-- Provided data follows --

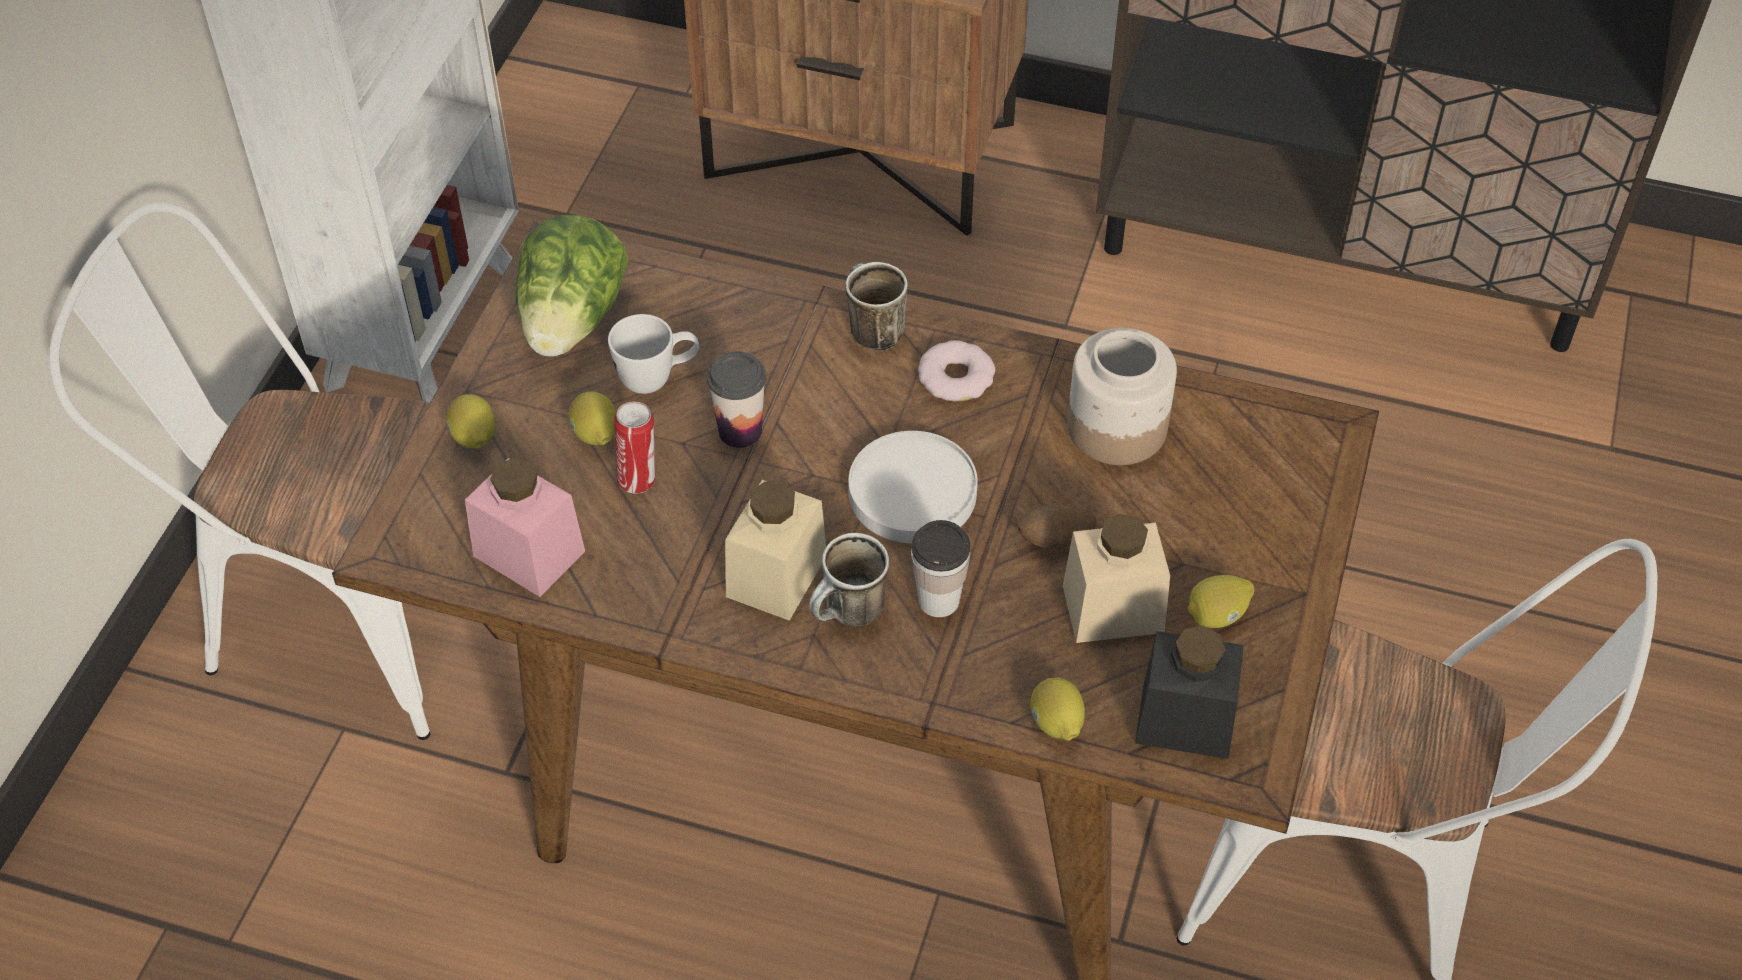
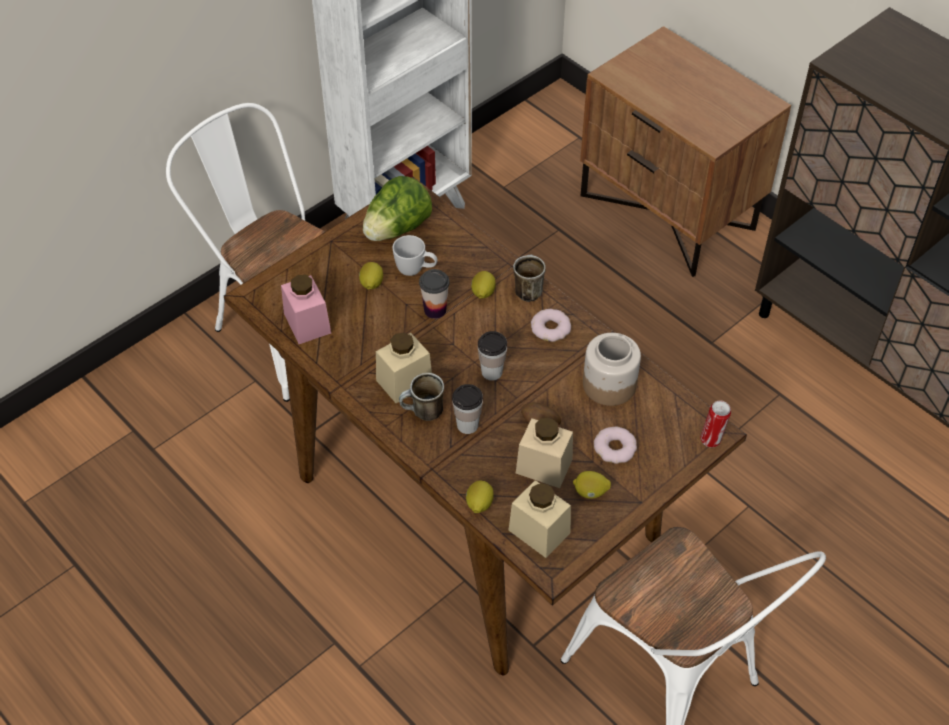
camera: 30 degrees right, 0 degrees up
(474, 438) = (319, 263): lemon -> lemon (483, 293)
(638, 479) = (375, 312): can -> can (711, 440)
(913, 493) = (492, 372): white plate -> cup
(1185, 720) = (539, 531): black jar -> beige jar
(1201, 526) = (615, 448): none -> donut

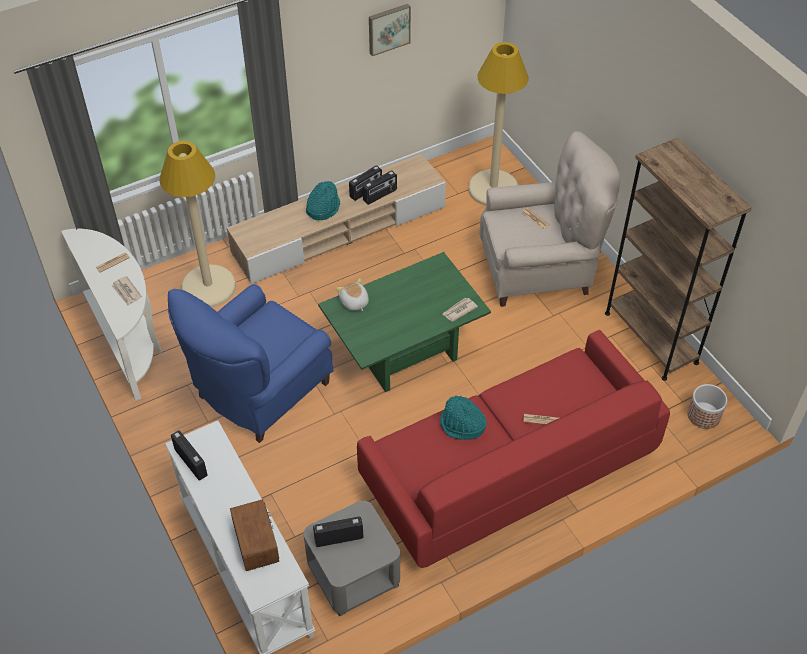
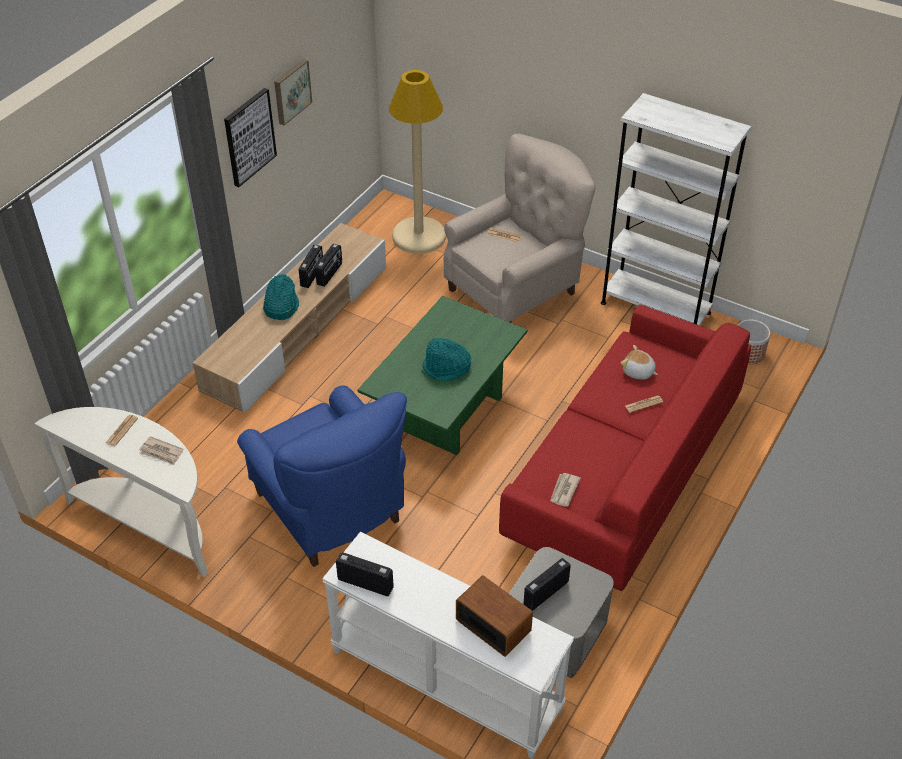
camera: 30 degrees left, 5 degrees down
(208, 287) = (199, 434): beige floor lamp -> none
(259, 393) = (331, 511): blue armchair -> blue armchair turned 45 degrees counterclockwise
(331, 57) = (249, 137): none -> picture
(354, 302) = (393, 374): plush toy -> plush toy (638, 372)
(459, 310) = (498, 340): newspaper -> newspaper (563, 491)
(462, 425) = (578, 440): turquoise hat -> turquoise hat (446, 368)
(651, 337) = (655, 308): brown bookcase -> white bookcase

-- Provided data concluded --

**Exercise goal**
Print, with pictures removed, exactly the lines of the records above from the top through the line containing "(208, 287) = (199, 434): beige".

**Your solution**
camera: 30 degrees right, 0 degrees up
(474, 438) = (319, 263): lemon -> lemon (483, 293)
(638, 479) = (375, 312): can -> can (711, 440)
(913, 493) = (492, 372): white plate -> cup
(1185, 720) = (539, 531): black jar -> beige jar
(1201, 526) = (615, 448): none -> donut

camera: 30 degrees left, 5 degrees down
(208, 287) = (199, 434): beige floor lamp -> none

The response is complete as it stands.